Скальгрим ошарашенно разводил руками, Гай видел, что мужик вовсе не обрадовался высокой должности, когда все односельчане вынуждены теперь будут ему кланяться, в первую очередь думает, справится ли, а это самые надежные люди.
– Все, – сказал он нетерпеливо, – надо в каждой сотне назначить бейлифов!.. Начинай работать!
И он унесся, чувствуя на спине озабоченный взгляд Скальгрима, что уже начинает ощущать на себе тяжесть ответственности за село и даже соседние деревни.
Разбойники обычно ограничивались грабежами, чаще всего это оставалось просто как бы незаметной мелочью, но если человека убить или покалечить – за расследование возьмется коронер, выводы доложит бейлифу, а тот либо с помощниками постарается изловить злодея, либо обратится к шерифу графства.
Но сейчас при общей разрухе резко возросли случаи грабежей с убийствами.
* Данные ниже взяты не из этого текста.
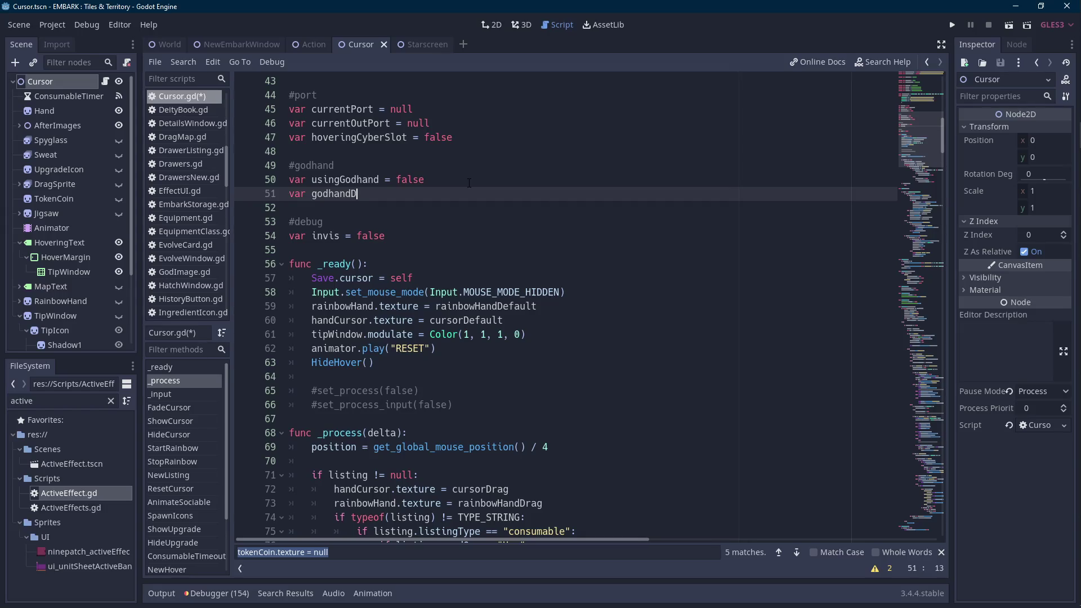
text(elay)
Разбойники перестали страшиться возмездия, страна в такой разрухе, что убивай не убивай, никто не придет на защиту, и они убивали теперь часто и с удовольствием.
Он прокричал громко:
– По всему графству отменяются ордалии и судебные поединки, будь это на мечах, топорах или простых дубинах! Всяк, прибегнувший к ним, будет покаран, а разрешивший такую дикость – отправлен в Тауэр!.. Отныне и навсегда вводится инквизиционный процесс!
Крестьяне слушали, раскрыв рты, лица тупые, в глазах коровья покорность и тоска, мол, когда же он уедет и перестанет говорить непонятные слова, пусть все идет, как идет, жизнь все равно тяжелая, скорей бы состариться да помереть, в раю переведут дух, а если нет, то и в аду вроде бы легче…
Назначенный им констебль осторожно дернул за сапог.
– Ваша милость…
Гай спросил сердито:
– Чего тебе?
– Объясните…
Гай наклонился к нему с коня.
– Чего?
– Что за инквизиционный… Даже я не понимаю!
Гай выпрямился, крикнул еще громче:
– Инквизиция – это значит расследование! Любое судебное дело расследуется только через суд присяжных! Вы сами выберете самых почтенных и уважаемых, чьим мнением дорожите, а они уже будут выносить приговор. Я все округи буду объезжать раз в год, как и положено, а то и чаще, и горе тем, кто попытается либо по-старому вести дела, либо жульничать.